**STATED PROBLEM:**
Copy the entries below verbatim, from the line containing "pose: elev=271.4 azim=11.7" through the line containing "Dot at: (239, 344)", including both of those lines.
──────── RECORD LIST ────────
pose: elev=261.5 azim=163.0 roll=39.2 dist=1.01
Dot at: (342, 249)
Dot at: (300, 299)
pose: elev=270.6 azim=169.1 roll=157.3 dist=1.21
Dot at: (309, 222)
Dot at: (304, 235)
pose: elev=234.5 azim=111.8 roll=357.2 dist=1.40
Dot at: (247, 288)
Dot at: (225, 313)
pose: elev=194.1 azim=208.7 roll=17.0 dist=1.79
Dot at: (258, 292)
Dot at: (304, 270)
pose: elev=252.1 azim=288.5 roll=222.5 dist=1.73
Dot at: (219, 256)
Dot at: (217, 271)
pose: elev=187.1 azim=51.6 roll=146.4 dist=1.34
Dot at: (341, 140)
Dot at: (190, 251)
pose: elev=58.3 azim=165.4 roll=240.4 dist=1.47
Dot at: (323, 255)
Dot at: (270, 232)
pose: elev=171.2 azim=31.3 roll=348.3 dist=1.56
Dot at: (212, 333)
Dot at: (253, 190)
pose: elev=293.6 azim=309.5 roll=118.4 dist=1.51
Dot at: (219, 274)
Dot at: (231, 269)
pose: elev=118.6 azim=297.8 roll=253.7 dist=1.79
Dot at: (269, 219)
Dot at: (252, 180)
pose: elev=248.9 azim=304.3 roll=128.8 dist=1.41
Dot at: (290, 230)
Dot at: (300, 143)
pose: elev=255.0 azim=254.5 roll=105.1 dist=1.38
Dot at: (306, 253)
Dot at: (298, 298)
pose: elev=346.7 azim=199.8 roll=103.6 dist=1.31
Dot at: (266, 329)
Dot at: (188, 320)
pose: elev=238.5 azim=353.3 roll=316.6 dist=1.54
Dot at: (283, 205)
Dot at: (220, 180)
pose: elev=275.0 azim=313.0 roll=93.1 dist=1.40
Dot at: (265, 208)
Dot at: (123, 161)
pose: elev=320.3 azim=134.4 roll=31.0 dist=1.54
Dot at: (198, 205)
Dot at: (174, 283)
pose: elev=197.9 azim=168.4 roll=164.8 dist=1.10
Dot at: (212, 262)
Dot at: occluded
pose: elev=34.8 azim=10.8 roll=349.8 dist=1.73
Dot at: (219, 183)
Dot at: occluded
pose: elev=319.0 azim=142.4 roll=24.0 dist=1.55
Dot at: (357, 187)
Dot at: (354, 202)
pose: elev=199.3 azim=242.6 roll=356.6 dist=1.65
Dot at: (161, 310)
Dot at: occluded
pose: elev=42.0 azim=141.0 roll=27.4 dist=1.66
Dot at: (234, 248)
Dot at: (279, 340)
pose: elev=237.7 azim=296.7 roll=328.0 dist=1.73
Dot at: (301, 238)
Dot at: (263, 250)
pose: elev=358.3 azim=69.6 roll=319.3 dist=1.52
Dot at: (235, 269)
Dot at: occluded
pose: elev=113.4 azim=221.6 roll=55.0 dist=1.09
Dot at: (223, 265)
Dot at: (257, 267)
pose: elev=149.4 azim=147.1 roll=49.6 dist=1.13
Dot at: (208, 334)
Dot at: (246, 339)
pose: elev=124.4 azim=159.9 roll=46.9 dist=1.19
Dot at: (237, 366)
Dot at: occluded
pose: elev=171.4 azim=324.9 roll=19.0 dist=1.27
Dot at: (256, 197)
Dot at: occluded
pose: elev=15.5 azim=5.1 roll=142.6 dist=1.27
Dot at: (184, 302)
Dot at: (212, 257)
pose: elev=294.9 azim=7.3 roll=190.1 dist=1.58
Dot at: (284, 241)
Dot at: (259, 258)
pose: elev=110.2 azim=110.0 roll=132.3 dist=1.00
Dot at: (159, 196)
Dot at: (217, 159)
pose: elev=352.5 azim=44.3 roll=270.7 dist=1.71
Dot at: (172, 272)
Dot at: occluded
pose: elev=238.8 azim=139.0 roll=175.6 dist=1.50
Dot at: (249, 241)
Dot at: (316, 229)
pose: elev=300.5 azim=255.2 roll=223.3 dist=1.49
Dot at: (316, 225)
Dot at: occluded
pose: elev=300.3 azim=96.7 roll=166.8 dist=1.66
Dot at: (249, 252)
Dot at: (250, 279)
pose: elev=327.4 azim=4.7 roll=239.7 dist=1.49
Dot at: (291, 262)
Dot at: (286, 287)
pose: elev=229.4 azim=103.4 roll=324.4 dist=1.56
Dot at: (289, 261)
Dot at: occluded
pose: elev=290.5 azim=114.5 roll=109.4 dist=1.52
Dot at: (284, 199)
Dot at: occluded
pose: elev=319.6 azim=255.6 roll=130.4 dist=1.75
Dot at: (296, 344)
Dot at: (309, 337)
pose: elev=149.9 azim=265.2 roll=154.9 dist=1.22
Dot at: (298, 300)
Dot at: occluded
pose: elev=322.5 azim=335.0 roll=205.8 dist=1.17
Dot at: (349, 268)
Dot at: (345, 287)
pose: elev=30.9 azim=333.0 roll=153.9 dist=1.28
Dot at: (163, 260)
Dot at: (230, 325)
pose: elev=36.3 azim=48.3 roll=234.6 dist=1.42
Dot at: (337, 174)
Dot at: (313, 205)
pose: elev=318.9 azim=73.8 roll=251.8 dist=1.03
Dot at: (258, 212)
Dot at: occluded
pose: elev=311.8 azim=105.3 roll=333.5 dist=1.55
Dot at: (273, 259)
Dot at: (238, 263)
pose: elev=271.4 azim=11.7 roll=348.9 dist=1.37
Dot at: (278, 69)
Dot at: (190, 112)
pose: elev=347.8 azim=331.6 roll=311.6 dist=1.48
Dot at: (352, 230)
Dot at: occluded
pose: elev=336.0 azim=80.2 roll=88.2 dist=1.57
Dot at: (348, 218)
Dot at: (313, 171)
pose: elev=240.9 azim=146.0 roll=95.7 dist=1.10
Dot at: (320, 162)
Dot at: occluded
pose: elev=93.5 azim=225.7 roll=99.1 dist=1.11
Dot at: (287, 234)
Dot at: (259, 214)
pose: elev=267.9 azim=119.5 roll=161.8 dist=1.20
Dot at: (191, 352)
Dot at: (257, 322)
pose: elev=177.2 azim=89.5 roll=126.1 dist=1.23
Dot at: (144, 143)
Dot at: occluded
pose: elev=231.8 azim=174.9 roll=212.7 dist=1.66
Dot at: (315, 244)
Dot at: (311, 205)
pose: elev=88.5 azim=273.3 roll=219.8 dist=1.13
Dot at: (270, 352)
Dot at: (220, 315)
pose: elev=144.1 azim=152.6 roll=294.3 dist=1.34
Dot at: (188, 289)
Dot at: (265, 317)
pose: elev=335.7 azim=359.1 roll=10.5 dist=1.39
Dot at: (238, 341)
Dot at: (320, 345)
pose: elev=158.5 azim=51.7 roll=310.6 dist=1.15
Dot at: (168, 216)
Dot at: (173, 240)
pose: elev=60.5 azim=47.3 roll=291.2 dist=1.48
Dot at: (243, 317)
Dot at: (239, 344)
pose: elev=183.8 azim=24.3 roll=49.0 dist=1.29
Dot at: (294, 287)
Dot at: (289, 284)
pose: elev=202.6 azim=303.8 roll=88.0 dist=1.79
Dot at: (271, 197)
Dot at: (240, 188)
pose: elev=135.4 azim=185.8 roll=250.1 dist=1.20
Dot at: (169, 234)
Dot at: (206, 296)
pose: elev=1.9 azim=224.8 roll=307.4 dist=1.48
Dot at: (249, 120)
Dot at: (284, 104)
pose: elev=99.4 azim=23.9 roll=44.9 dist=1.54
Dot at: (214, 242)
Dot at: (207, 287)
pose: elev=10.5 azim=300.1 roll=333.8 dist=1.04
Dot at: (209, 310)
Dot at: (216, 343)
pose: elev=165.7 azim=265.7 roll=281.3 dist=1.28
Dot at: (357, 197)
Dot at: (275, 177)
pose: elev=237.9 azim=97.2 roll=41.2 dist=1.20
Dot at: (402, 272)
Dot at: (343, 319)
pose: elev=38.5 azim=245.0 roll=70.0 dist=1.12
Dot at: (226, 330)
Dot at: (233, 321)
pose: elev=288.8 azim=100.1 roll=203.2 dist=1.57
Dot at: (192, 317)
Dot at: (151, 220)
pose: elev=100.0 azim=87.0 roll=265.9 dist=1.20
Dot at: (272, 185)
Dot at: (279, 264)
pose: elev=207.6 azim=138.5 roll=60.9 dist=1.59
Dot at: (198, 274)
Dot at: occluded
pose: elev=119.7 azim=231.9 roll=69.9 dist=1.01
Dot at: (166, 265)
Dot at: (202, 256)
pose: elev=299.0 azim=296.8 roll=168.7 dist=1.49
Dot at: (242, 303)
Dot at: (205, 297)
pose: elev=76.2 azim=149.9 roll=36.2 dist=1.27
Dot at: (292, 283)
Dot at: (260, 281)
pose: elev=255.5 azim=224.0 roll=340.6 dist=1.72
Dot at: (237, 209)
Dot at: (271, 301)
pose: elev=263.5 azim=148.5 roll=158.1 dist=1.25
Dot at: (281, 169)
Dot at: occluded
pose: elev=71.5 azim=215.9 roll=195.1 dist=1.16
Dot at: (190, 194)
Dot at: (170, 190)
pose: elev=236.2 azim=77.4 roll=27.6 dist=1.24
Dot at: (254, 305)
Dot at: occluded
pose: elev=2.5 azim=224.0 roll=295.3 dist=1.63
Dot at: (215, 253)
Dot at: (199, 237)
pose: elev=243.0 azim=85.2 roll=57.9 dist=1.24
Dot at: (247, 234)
────────
**TASK RESPONSE:**
pose: elev=271.4 azim=11.7 roll=348.9 dist=1.37
Dot at: (278, 69)
Dot at: (190, 112)
pose: elev=347.8 azim=331.6 roll=311.6 dist=1.48
Dot at: (352, 230)
Dot at: occluded
pose: elev=336.0 azim=80.2 roll=88.2 dist=1.57
Dot at: (348, 218)
Dot at: (313, 171)
pose: elev=240.9 azim=146.0 roll=95.7 dist=1.10
Dot at: (320, 162)
Dot at: occluded
pose: elev=93.5 azim=225.7 roll=99.1 dist=1.11
Dot at: (287, 234)
Dot at: (259, 214)
pose: elev=267.9 azim=119.5 roll=161.8 dist=1.20
Dot at: (191, 352)
Dot at: (257, 322)
pose: elev=177.2 azim=89.5 roll=126.1 dist=1.23
Dot at: (144, 143)
Dot at: occluded
pose: elev=231.8 azim=174.9 roll=212.7 dist=1.66
Dot at: (315, 244)
Dot at: (311, 205)
pose: elev=88.5 azim=273.3 roll=219.8 dist=1.13
Dot at: (270, 352)
Dot at: (220, 315)
pose: elev=144.1 azim=152.6 roll=294.3 dist=1.34
Dot at: (188, 289)
Dot at: (265, 317)
pose: elev=335.7 azim=359.1 roll=10.5 dist=1.39
Dot at: (238, 341)
Dot at: (320, 345)
pose: elev=158.5 azim=51.7 roll=310.6 dist=1.15
Dot at: (168, 216)
Dot at: (173, 240)
pose: elev=60.5 azim=47.3 roll=291.2 dist=1.48
Dot at: (243, 317)
Dot at: (239, 344)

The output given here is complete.